Op 1 april 1945, eerste paasdag, werden we bevrijd door het Tweede Engelse leger dat uit de richting Beckum kwam. Wat een blijdschap, onderduikers kwamen weer te voorschijn. Daarna kwamen ‘s nachts onze bevrijders en na overleg werd het zware materiaal rondom ons huis en schuren geplaatst. Wat een verschil met het lawaai en al die commando’s van de Duitsers.

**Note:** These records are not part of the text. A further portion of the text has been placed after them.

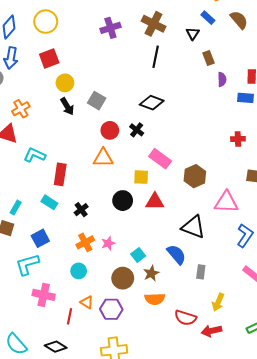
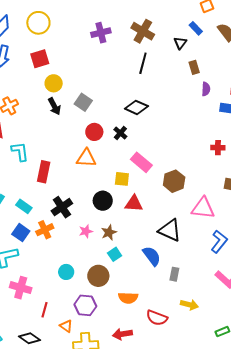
cyan L-shape: (35, 155) -> (20, 152), turned 55
cyan rectangle: (49, 202) -> (24, 206), moved
black cross: (81, 210) -> (62, 207), size x1.5
blue square: (40, 238) -> (21, 233), turned -30
orange cross: (85, 242) -> (45, 230), moved
pink star: (108, 243) -> (86, 231), moved
cyan circle: (79, 271) -> (66, 272), moved
brown star: (151, 273) -> (109, 232), moved
orange triangle: (87, 302) -> (66, 326), moved
yellow arrow: (218, 302) -> (189, 305), turned -102
red arrow: (212, 331) -> (122, 334), moved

Helaas toen eindelijk in juni alle tijdelijke bewoners waren vertrokken, werd vader ziek. Hij vermagerde snel. In 1946 ging hij nog enige tijd voor verpleging naar Amsterdam, maar dat leverde geen verbetering op. Vader is op 17 september 1946 overleden op de leeftijd van 52 jaar.

Toen ondervonden we wat noaberhulp kon betekenen. Buurman Nijhuis, Hosjan, heeft voor de begrafenis veel voor ons gedaan en daarna regelmatig geholpen en advies gegeven, betreffende de boerderij. Dat saamhorigheidsgevoel is ook de basis geweest voor de coöperatievorming, die vooral hier in Twente is ontstaan. Je had elkaar nodig! Nu veel door de overheid wordt geregeld, is de samenhang minder en de mentaliteit individualistischer.

Ik leerde inmiddels Gerrit Weekhout kennen en op 5 mei 1953 zijn we getrouwd. Daarna woonden we 24 jaar in Enschede. Eerst hebben we de boerderij van moeder gepacht en de verantwoordelijkheid op ons genomen. Daarna heeft zwager Jan, de man van Bertha, het overgenomen. In 1976 verhuisden we naar Bloemendaal, waar we een goede tijd hadden. Nu wonen we sinds 1994 met veel plezier weer in Boekelo! Het blijft, ondanks de loop der tijd, gezellig hier!

We hebben vier getrouwde kinderen, die elders wonen. We zijn blij met onze negen kleinkinderen, die ook van deze omgeving genieten als ze hier zijn.